[Activity A] Translate this sentence from the debt payoff story below into Spanish: "Each decision made sense at the time."
[Activity B] Using the debt payoff story below, say whether each statement agrees with it. Answer yes or no and quote the words that decide it. (i) Priya's debt was spread across four accounts. (ii) Priya's combined minimum payment was $590 a month. (iii) Priya first opened a debt payoff calculator in March.

[Passage provided]
Debt Strategy Story
I Paid Off $18,000 in Debt in 14 Months — Here's the Math
Priya had $18,200 across four accounts and was on track to pay $6,600 in interest over five years. Here's the exact payoff strategy — and the calculator that showed her the way out.
Published May 19, 2026 | Updated May 19, 2026
Priya didn't have a spending problem. She had an accumulation problem.
Over three years, she'd put a kitchen renovation on a home equity line, financed a new laptop for freelance work, and carried a balance on two credit cards through a period when her income was inconsistent. Each decision made sense at the time. Together, they added up to $18,200 in debt spread across four accounts — and a combined minimum payment of $490 a month that felt like it was going nowhere.
She wasn't panicking. But she was tired of watching the balances barely move.
In January, she opened a debt payoff calculator and entered her numbers for the first time. What she saw made her completely restructure her approach.

[Data shown]
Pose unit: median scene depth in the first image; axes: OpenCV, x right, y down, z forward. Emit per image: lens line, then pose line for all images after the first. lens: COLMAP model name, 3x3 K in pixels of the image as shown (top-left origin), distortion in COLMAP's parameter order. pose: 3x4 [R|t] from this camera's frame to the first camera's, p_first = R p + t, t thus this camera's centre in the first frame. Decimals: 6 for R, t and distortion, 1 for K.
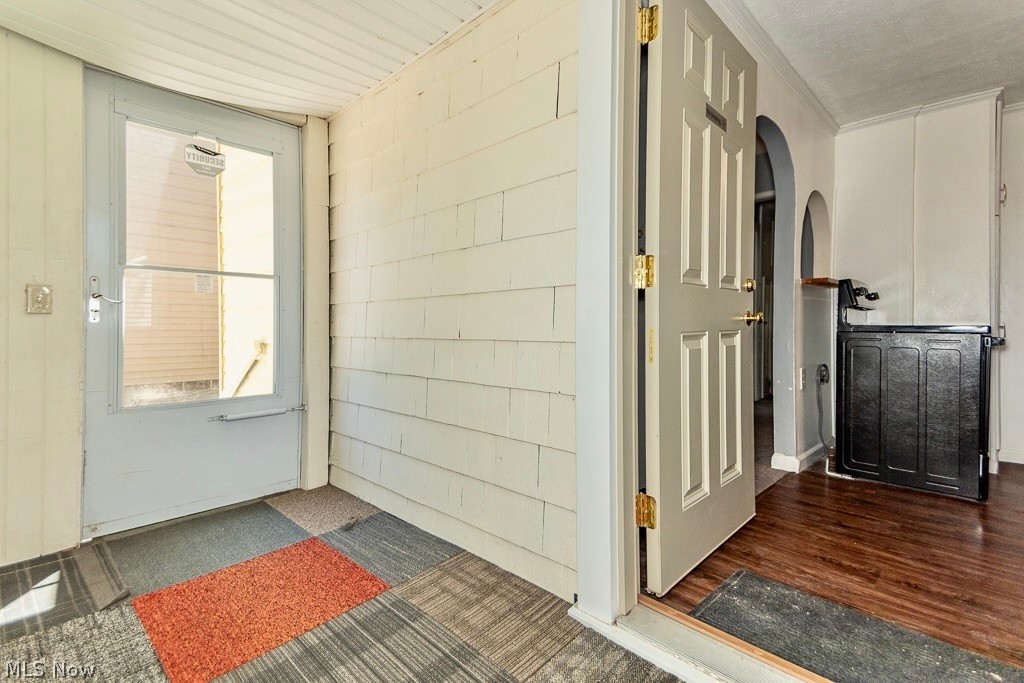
lens RADIAL K [[465.1, 0, 525.5], [0, 465.1, 326.4], [0, 0, 1]] dist [0.019468, -0.002585]
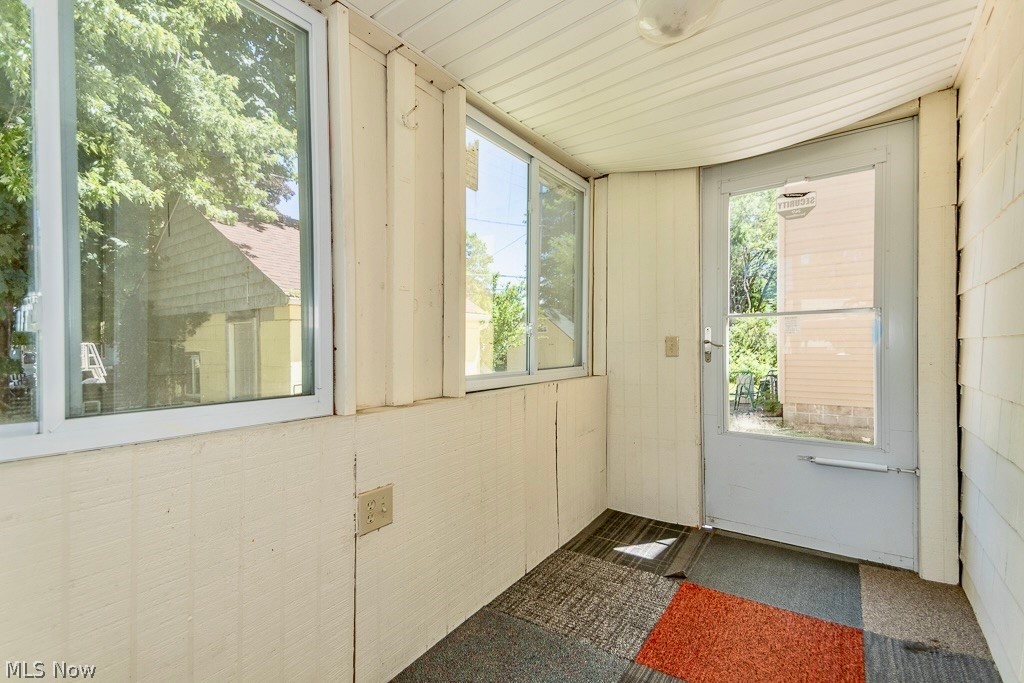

[Written answer A] Cada decisión tenía sentido en su momento.

[Written answer B]
(i) Yes: "$18,200 in debt spread across four accounts"
(ii) No: "a combined minimum payment of $490 a month"
(iii) No: "In January, she opened a debt payoff calculator"